In Sacramento, Young said, the Orange County Housing Finance Trust is viewed as “a model for the state.”

Opting in

So far, half of Orange County’s 34 cities have joined with the county in the regional agency. The list includes 13 of the county’s 20 most populous municipalities — Anaheim, Santa Ana, Garden Grove, Fullerton, Orange, Costa Mesa, Mission Viejo, Newport Beach, Buena Park, Tustin, Laguna Niguel, La Habra and Fountain Valley. The other members are Dana Point, Laguna Beach, San Juan Capistrano, and Stanton.

The new group isn’t starting without resources.

On Tuesday, the county Board of Supervisors voted to allocate $5 million in seed money that the Orange County Housing Finance Trust can dip into for matching funds, or to use as gap financing that might help create  permanent supportive housing and affordable housing projects.

First District Supervisor Andrew Do, who also sits on the housing trust’s governing board, said the $5 million from county discretionary funds  could be “a down payment” for getting money from other sources.

And, addition to that money, county data shows there are 1,800 affordable units in some stage of development, including 800 that are already financed.

But at the Housing Trust’s meeting, on Thursday in Santa Ana, homeless advocate Thomas Fielder of Anaheim, reminded the directors and an audience of about 60 people that the county has enough discretionary funds on hand — about $900 million annually — to easily bridge any funding gap.

“We could close that gap today if the political will was there,” said Fielder, a member of the group Housing Is a Human Right, which is suing Orange County and five cities in south county over the treatment of homeless people and lack of adequate shelter.

Fielder also noted that the new group’s long-term goal — 2,700 dwellings — wouldn’t house all of the homeless people currently in Orange County.

Though different groups offer different estimates, the county’s Point in Time homeless survey from January identified 6,789 homeless people — 3,961 of them without shelter — in the county.
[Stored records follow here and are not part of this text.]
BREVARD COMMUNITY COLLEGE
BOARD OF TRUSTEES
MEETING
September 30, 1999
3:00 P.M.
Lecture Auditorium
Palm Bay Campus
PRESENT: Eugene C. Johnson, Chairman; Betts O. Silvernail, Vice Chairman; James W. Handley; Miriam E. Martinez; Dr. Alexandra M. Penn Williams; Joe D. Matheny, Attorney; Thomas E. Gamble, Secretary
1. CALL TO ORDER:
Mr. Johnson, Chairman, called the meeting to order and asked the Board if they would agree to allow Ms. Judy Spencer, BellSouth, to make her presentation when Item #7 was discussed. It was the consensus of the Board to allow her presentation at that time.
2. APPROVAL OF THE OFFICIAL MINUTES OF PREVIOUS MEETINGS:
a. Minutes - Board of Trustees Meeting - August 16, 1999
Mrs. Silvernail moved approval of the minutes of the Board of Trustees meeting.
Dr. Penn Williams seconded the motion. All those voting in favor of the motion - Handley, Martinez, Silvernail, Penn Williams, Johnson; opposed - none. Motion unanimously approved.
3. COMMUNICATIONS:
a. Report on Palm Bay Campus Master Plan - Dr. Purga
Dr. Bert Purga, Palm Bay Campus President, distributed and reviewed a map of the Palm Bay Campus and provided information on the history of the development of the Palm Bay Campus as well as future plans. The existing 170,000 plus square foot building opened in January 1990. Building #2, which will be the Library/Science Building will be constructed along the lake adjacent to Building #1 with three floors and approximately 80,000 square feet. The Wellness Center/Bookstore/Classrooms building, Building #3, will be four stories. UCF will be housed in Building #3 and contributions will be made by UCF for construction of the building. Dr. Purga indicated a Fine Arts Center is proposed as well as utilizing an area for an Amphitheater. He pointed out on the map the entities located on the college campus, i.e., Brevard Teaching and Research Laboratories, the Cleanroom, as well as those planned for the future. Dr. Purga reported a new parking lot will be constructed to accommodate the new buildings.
“Don’t congratulate yourselves too much on already having 1,800 units in the pipeline,” Fielder said. “That’s only a fraction of what we need.”

Catching up to do

The pool of money in California to provide long-term support for homeless people and build more affordable housing for other low income residents has grown recently. More money has been allocated for mental health care — which can translate into housing — and bond measures have been passed with a goal of addressing the state’s skyrocketing homeless population.
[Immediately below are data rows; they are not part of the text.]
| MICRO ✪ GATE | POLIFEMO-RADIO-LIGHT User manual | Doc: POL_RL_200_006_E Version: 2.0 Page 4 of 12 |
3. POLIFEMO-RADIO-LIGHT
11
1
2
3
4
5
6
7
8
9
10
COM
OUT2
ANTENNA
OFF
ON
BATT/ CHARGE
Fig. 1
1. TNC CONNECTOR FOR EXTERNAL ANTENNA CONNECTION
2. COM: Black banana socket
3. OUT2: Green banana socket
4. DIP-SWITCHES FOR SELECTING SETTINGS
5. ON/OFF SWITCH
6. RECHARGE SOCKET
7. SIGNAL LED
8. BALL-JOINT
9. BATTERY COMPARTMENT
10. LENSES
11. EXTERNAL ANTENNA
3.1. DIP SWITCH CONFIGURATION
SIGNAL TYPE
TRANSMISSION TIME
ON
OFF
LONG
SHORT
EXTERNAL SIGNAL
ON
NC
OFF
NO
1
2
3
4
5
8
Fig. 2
Officials in Orange County and its 34 cities have been criticized for not pursuing available housing dollars with much vigor until the past year or so. County officials have said the push hasn’t been in evidence because developers haven’t pitched many projects that would help homeless people.

Last week, three projects in Orange County were awarded a collective $11.7 million in the first round of competitive funding awards issued as part of the $2 billion “No Place Like Home” bond initiative, which was approved last year by California voters. But neighboring Riverside County — which has about 700,000 fewer people overall and a homeless population that’s about one-third the size of Orange County’s — will receive $23 million to support 162 units in four projects.

The Orange County award will pay for 35 units earmarked for homeless mentally ill residents and senior citizens. Those developments are slated to open two years from now, in Santa Ana and Yorba Linda, and the county’s Health Care Agency has committed to providing 20 years of service to the residents who will move in.

Orange County Supervisor Doug Chaffee, a former mayor of Fullerton who was elected to the county board’s Fourth District seat last year and — and one of the nine people on the Housing Finance Trust’s governing board — said all 34 cities in the county need to be engaged in identifying and securing sites where affordable housing can be developed.

“Some cities have to step up,” Chaffee said. “This trust doesn’t do anything unless you provide sites.”